Gaming equipment maker, Razer Inc has exposed a database online which contained 100,000 records of personally identifiable information of its customers. These include name, email address, and billing details, but no payment data. The reason for this leakage was identified as the misconfigured server, that’s left online without any password.
Razer Leaks Customer Data Online!
Razer is a Singapore-America based company that’s specialized in making gaming gear like a mouse, keyboard, headphones, and even laptops.
Products of this brand are recognized as trusted for high-end gaming in most countries. They sell their products through their online website, online partners, and offline retailers.
Regarding your own website sales, it’s found the company hasn’t set a password to its database, which has details about customers’ purchases, their contact details like phone number, email address, billing, and shipping address.
Though there’s no financial data involved in this, the entire database contained 100,000 records and was found online accessible to anyone through any search engine.
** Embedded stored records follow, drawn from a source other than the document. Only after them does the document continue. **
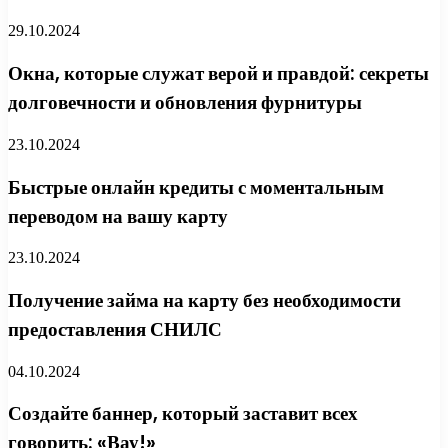
29.10.2024
Окна, которые служат верой и правдой: секреты
долговечности и обновления фурнитуры
23.10.2024
Быстрые онлайн кредиты с моментальным
переводом на вашу карту
23.10.2024
Получение займа на карту без необходимости
предоставления СНИЛС
04.10.2024
Создайте баннер, который заставит всех
говорить: «Вау!»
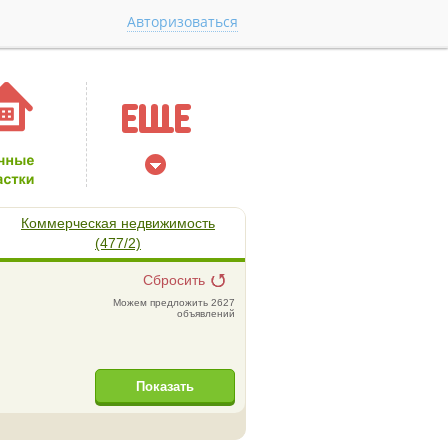
Авторизоваться
Коммерческая недвижимость
(477/2)
Сбросить
Можем предложить 2627
объявлений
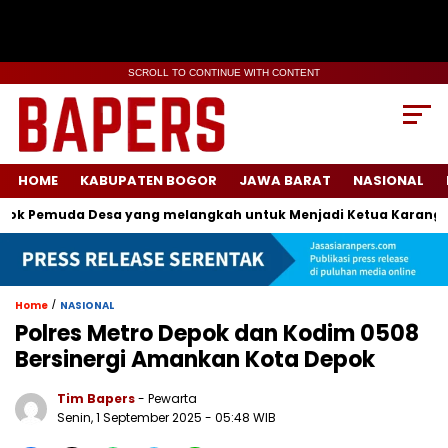
SCROLL TO CONTINUE WITH CONTENT
HOME
KABUPATEN BOGOR
JAWA BARAT
NASIONAL
 Pemuda Desa yang melangkah untuk Menjadi Ketua Karang Tar
/
Home
NASIONAL
Polres Metro Depok dan Kodim 0508
Bersinergi Amankan Kota Depok
Tim Bapers
- Pewarta
Senin, 1 September 2025
- 05:48 WIB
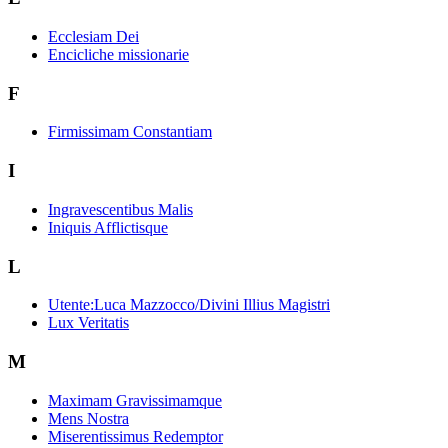
Ecclesiam Dei
Encicliche missionarie
F
Firmissimam Constantiam
I
Ingravescentibus Malis
Iniquis Afflictisque
L
Utente:Luca Mazzocco/Divini Illius Magistri
Lux Veritatis
M
Maximam Gravissimamque
Mens Nostra
Miserentissimus Redemptor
This was initially found by a security researcher, Bob Diachenko, who reported Razer through its customer support emails but failed to have them secure it. But after posting about the incident in a LinkedIn post, the company replied saying that it was aware “a server misconfiguration that potentially exposed order details, customer and shipping information.”
Also, it reiterated that “no other sensitive data such as credit card numbers or passwords were exposed. The server misconfiguration has been fixed on 9 Sept, prior to the lapse being made public.” Finally, it thanked Bob Diachenko and apologized for leaking it, with a word that it will “conduct a thorough review of our IT security and systems.”
What does this mean to Razer Customers?
If you’ve purchased something from Razer via its online website, you should better be cautious about any potential cyberattacks. It’s not known that anyone may have accessed the open database or not, thus making sure avoiding phishing emails or interacting with suspicious emails is recommended.